== Your task ==
State only how many lines in the listing contain the string "next".

Input below:

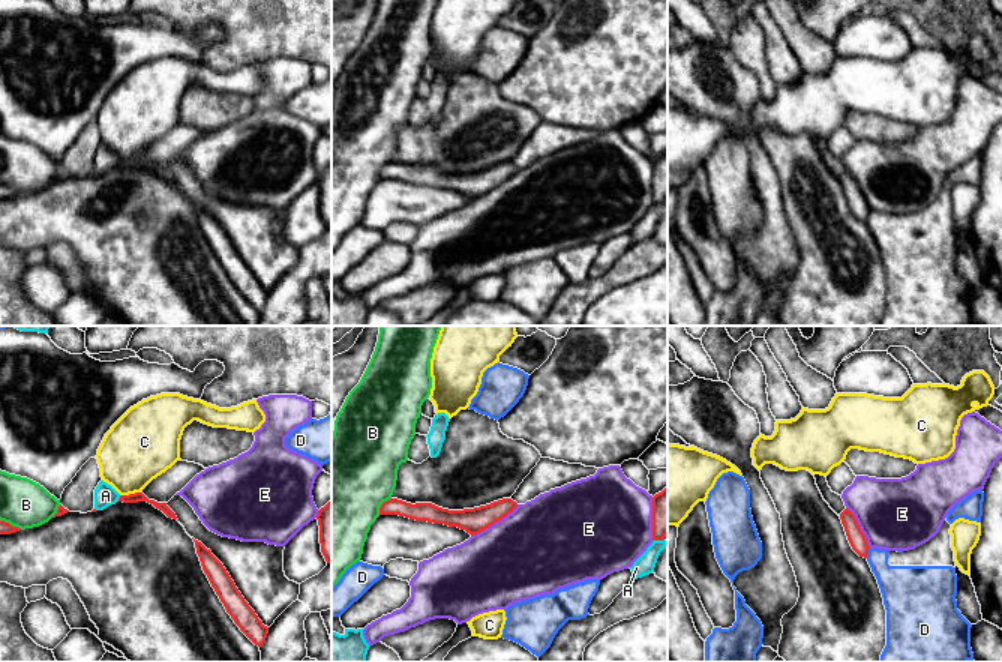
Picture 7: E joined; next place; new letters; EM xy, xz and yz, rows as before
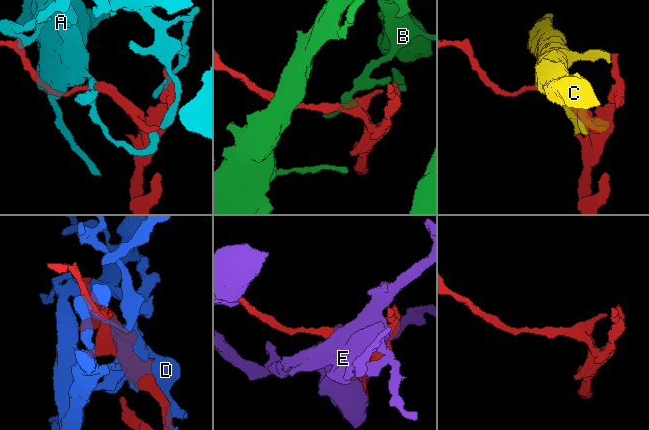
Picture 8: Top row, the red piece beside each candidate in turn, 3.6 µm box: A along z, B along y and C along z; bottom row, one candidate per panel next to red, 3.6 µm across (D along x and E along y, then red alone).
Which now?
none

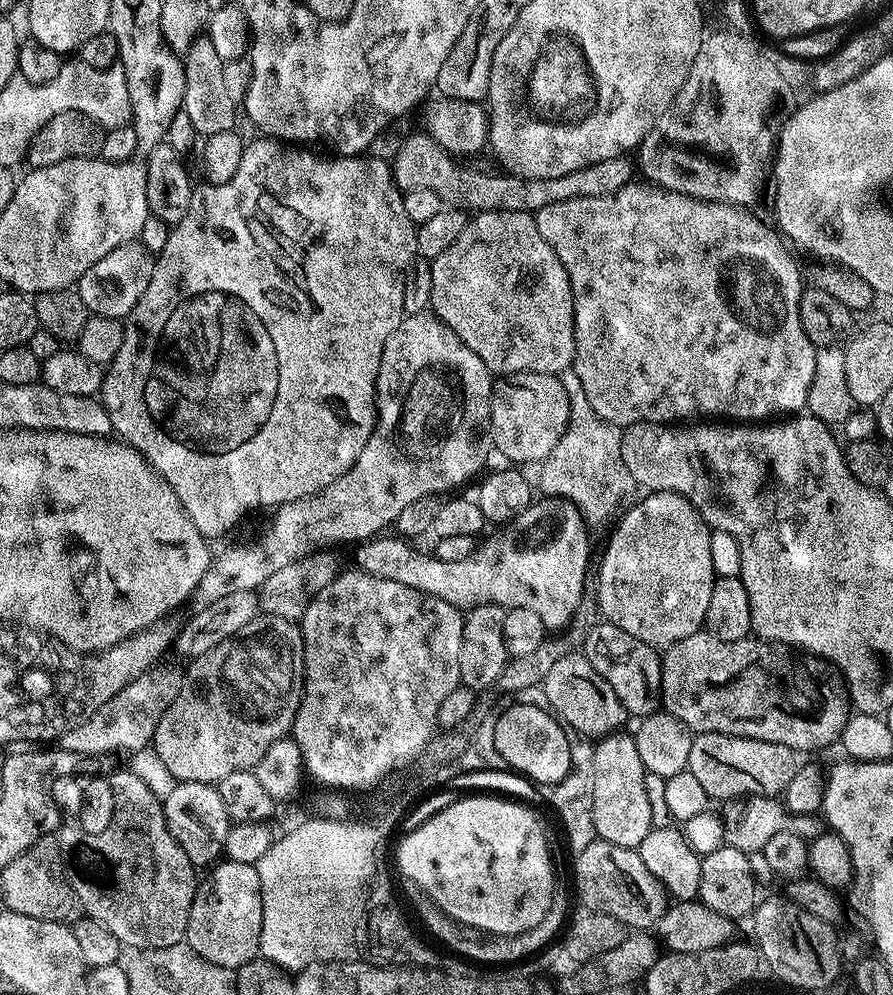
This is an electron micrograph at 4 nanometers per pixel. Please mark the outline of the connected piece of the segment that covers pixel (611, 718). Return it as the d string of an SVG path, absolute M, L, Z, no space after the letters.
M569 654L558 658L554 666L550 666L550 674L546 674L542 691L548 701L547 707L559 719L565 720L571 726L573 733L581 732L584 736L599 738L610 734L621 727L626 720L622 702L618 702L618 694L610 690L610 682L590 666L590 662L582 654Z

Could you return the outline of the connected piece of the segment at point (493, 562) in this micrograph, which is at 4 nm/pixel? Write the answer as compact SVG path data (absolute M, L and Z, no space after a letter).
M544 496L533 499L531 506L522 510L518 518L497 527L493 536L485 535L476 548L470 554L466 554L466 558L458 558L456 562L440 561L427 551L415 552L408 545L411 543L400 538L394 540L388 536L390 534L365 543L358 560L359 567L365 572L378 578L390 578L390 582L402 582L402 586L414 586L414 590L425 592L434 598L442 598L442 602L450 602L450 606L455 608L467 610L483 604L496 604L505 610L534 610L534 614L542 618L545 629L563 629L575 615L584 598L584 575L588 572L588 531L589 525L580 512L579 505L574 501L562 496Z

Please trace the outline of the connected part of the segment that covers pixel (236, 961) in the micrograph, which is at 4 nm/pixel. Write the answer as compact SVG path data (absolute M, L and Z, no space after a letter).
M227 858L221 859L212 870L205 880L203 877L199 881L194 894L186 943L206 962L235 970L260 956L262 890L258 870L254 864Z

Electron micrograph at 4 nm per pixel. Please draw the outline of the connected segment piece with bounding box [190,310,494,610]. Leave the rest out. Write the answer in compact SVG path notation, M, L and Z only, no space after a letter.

End of Input.

== Expected answer ==
2